I have been a part of a team that actually managed to significantly reduce critical tech debt in its system, to the point of background radiation. I can speculate on what I think were key contributing factors (some of which are just productivity improvements, which meant we had more bandwidth for tech debt):

* The team used a monorepo for (nearly) all its code. The upshots of this include the ability to enforce contracts between services all in one commit, the ability to make and review cross-cutting changes all in one PR, the increased flexibility in making large-scale architecture changes, and an easier time making automations and tools which work across the system.

* We used Go, which turned out to be a really excellent fit for working within a monorepo and a large-ish codebase. Also, having the Go philosophy to lean back on in a lot of code decisions, which favors a plain and clear style, worked out well (IMO). And its great for making CLI tools, especially ones which need to concurrently chew through a big data dump.

* Our team was responsible for integrations, and we took as a first principle that synchronous commands to our API would be the rare exception. Being async-first allowed us to cater for a lot of load by spreading it out over time, rather than scaling up instances (and dealing with synchronization/timing/load explosion issues).

* We converted the bulk of our microservices into a stateless monolith. Our scalability did not suffer much, because the final Go container is still just a couple MB, and we can still easily and cheaply scale instances up when we need. But being able to just make and call a function in a domain, rather than making an api and calling another service (and dealing with issues thereof), is so much easier.

* Our team was small - for most of when I was involved, it consisted of 3 developers. Its pretty easy to talk about code stuff and make decisions if you only have to discuss it with 2 other people.

* All of us developers were open to differing ideas, and generally speaking the person who cared the most about something could go and try it. If it didn't work, there would be no love lost in replacing it later.

* We had a relatively simple architecture that was enforced generally but not stringently. What I mean by that is that issues could be identified in code review, but the issue would be a suggestion and not a blocker.
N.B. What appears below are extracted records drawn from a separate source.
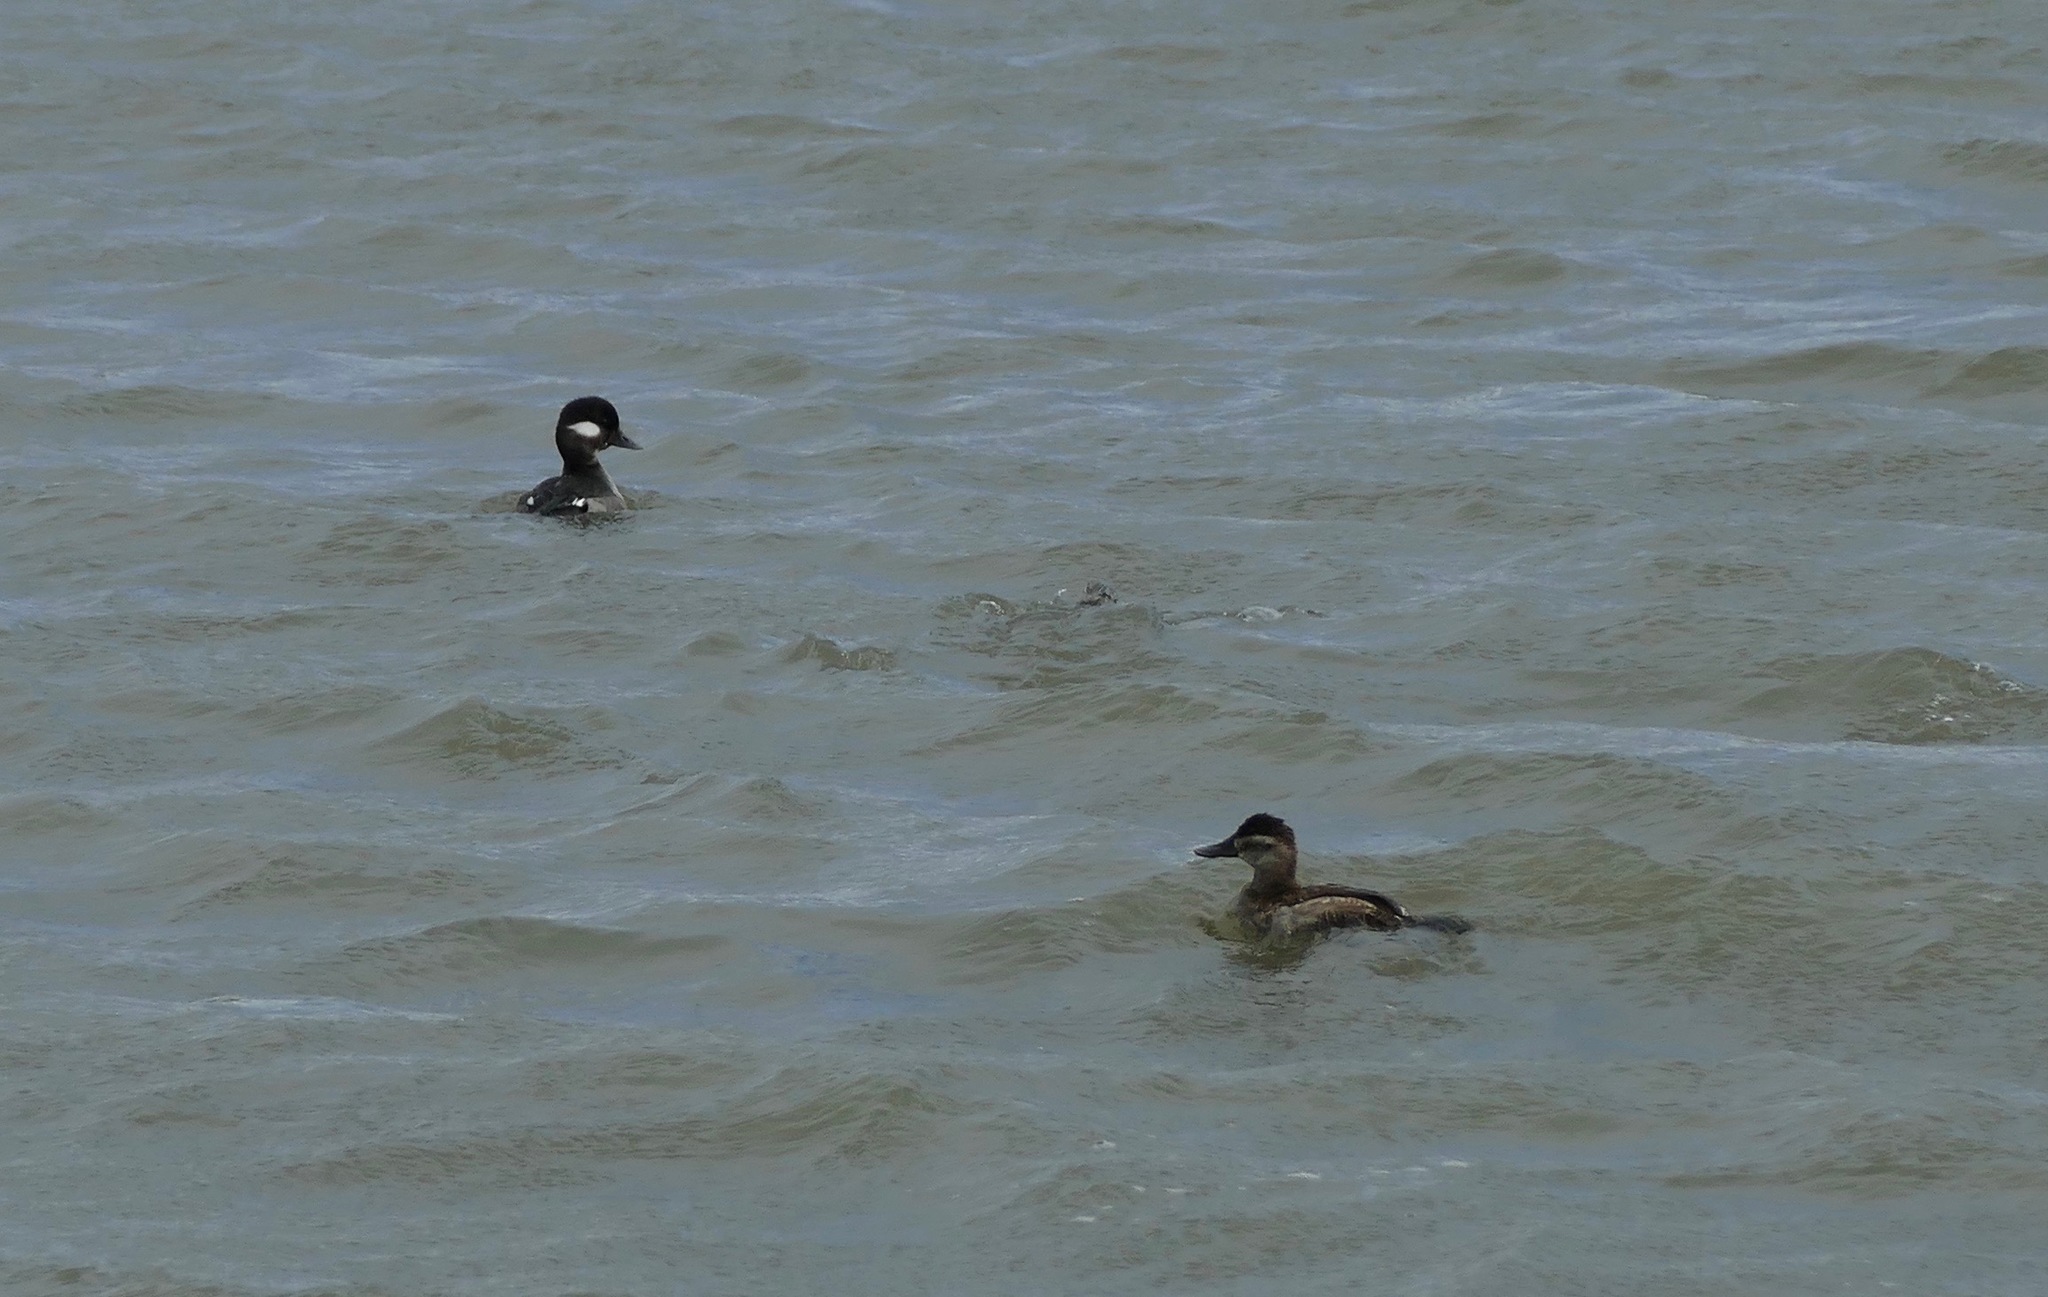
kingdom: Animalia
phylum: Chordata
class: Aves
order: Anseriformes
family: Anatidae
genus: Oxyura
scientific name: Oxyura jamaicensis
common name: Ruddy duck
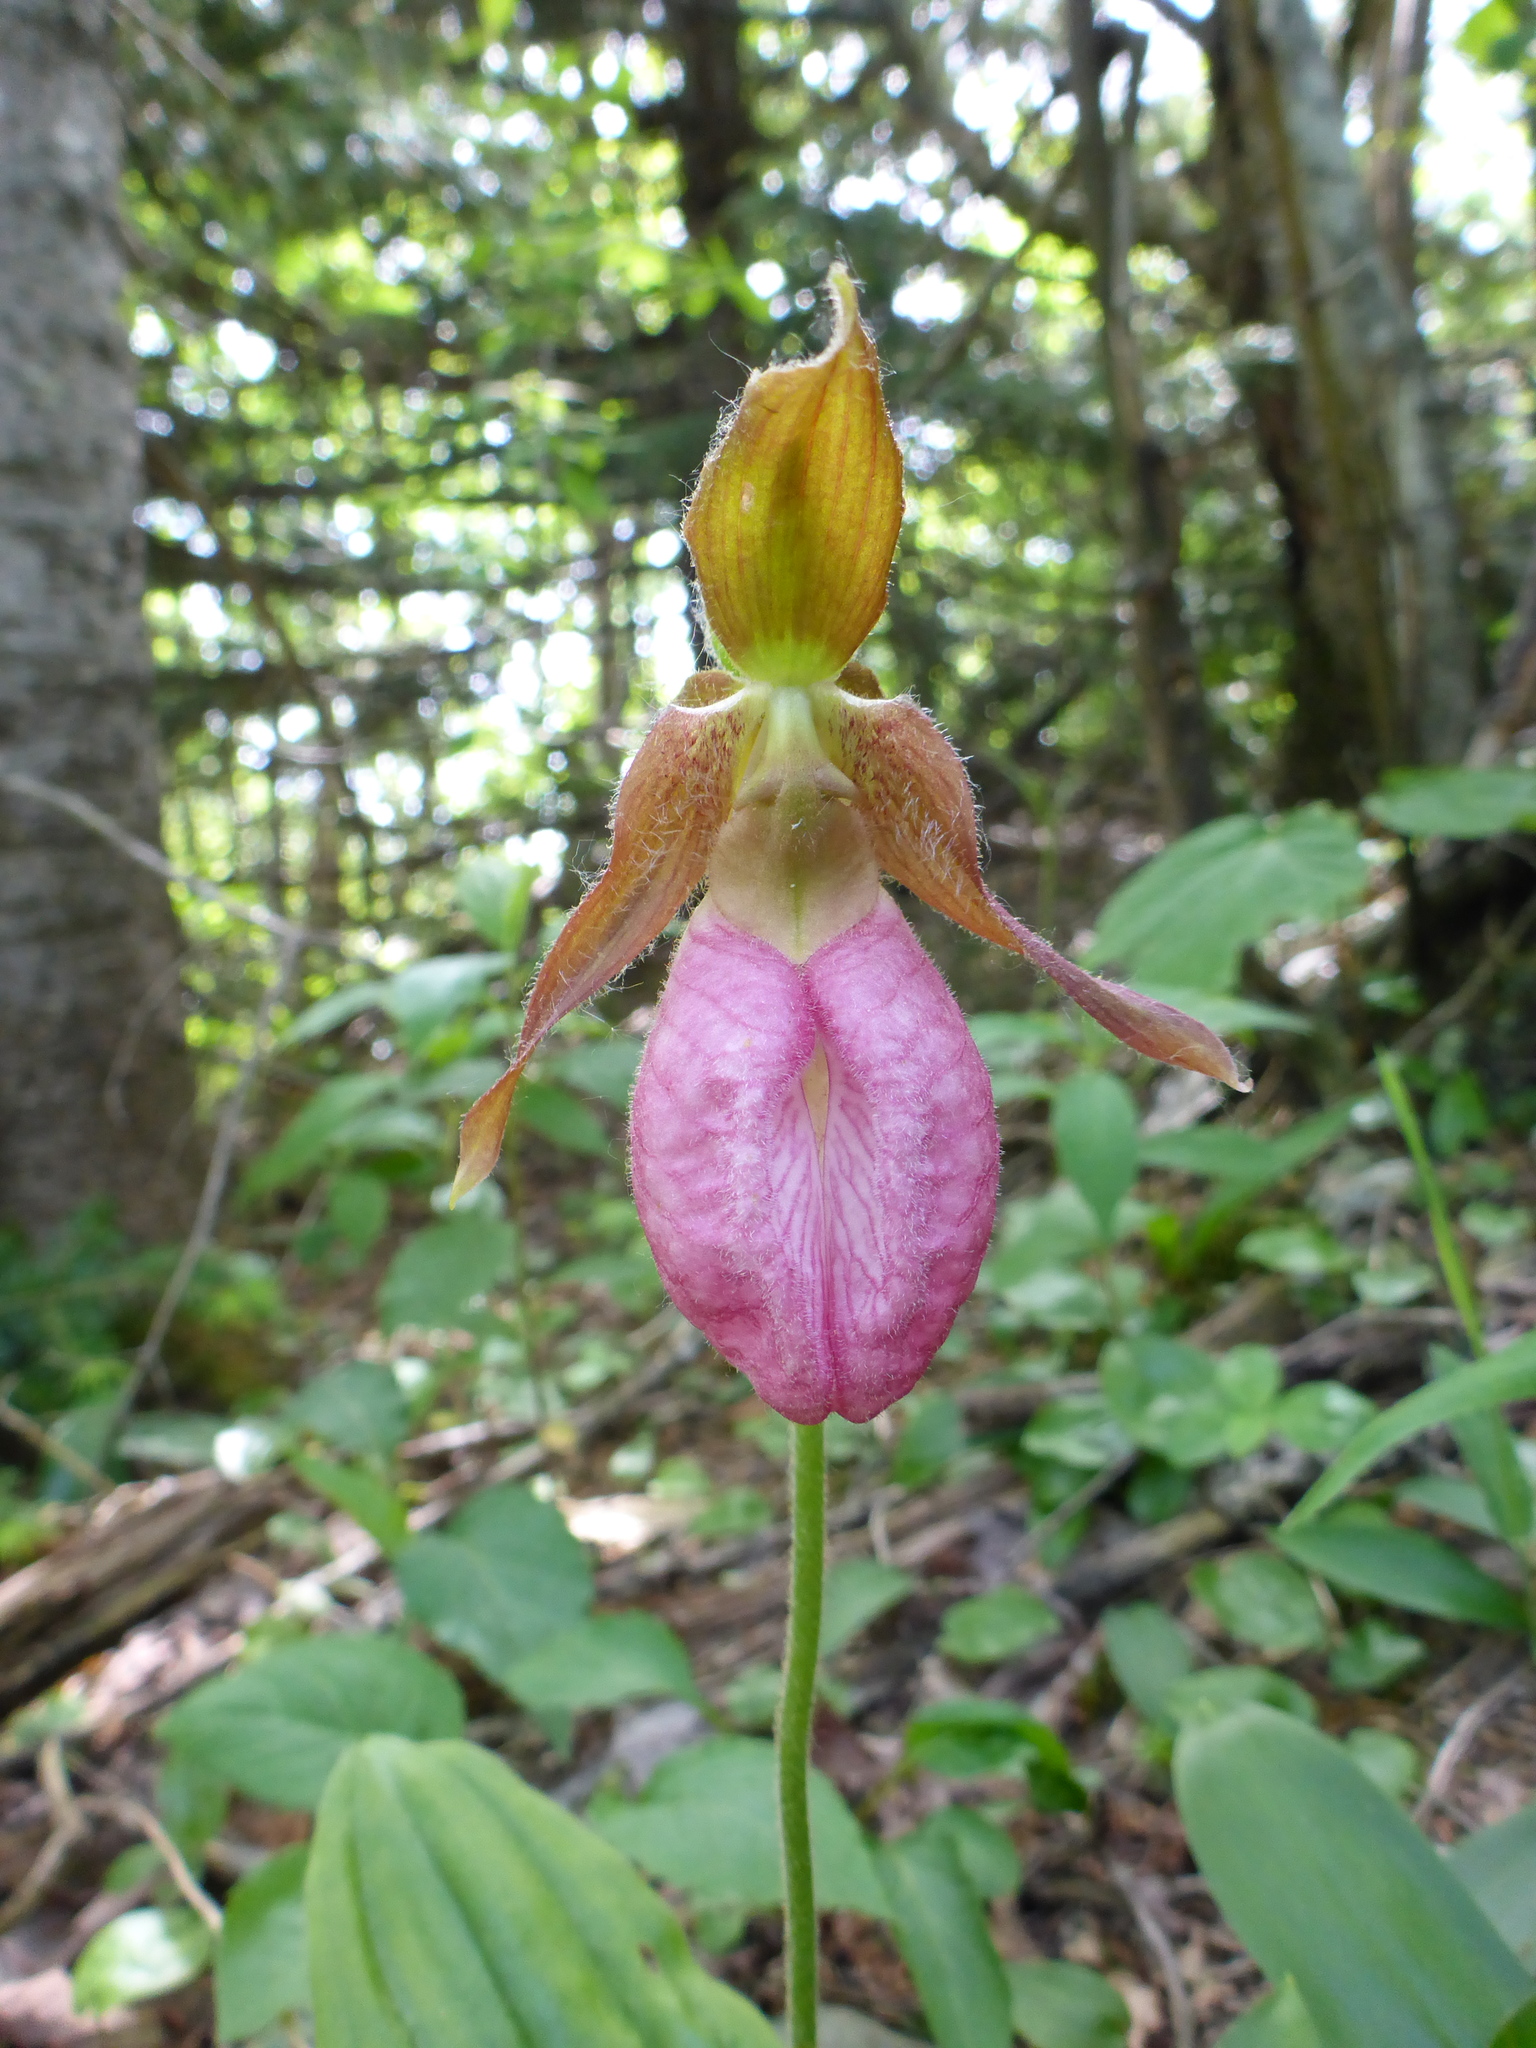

Either the person changes it and its fine, or they don't, in which case you could go and change it later if you still really cared about it.

* We benefited from having some early high-impact wins in terms of productivity improvements, and we used a lot of the spare sprint time to tackle ongoing tech debt, rather than accelerate feature work (but not totally, the business gets some wins too).

* Big tech debt endeavors were discussed and planned in advance with the whole team, and we made dilligent little chips at these problems for months. Once an issue was chipped away enough to not be painful anymore, then it didn't get worked on (getting microservices into the monolith, for example, died down as an issue once we refactored most of them).

* Tech debt items were prioritized by a ranked vote made by everyone, using a tool I built: https://github.com/liampulles/go-condorcet. This did well to ensure that everyone got the opportunity to have something they cared about, get tackled. Often times our votes were very similar, which means we avoided needless arguments when we actually agreed, and recognized a common understanding. I think this contributed to continued engagement from the team on the whole enterprise.

* Our tech stack was boring and reliable, which was basically Postgres, Redis, and NATS. Though NATS did present a few issues in getting the config right (and indeed, its the least boring piece). We also used Kubernetes, which is far from boring, but we benefited from having a few people who really understood it well.

* We built a release tool CLI, and built reasonably good general error alerting for our system (based on logs mostly, but with some sentry and infra alerts as well), that made releasing things become easy. This generally increased productivity, but also meant that more releases were small releases, and were easier to revert if there were issues.

* We had a fantastic PM, who really partnered with us on the enterprise and worked hard to make our project actually Agile, even though the rest of the business was not technical.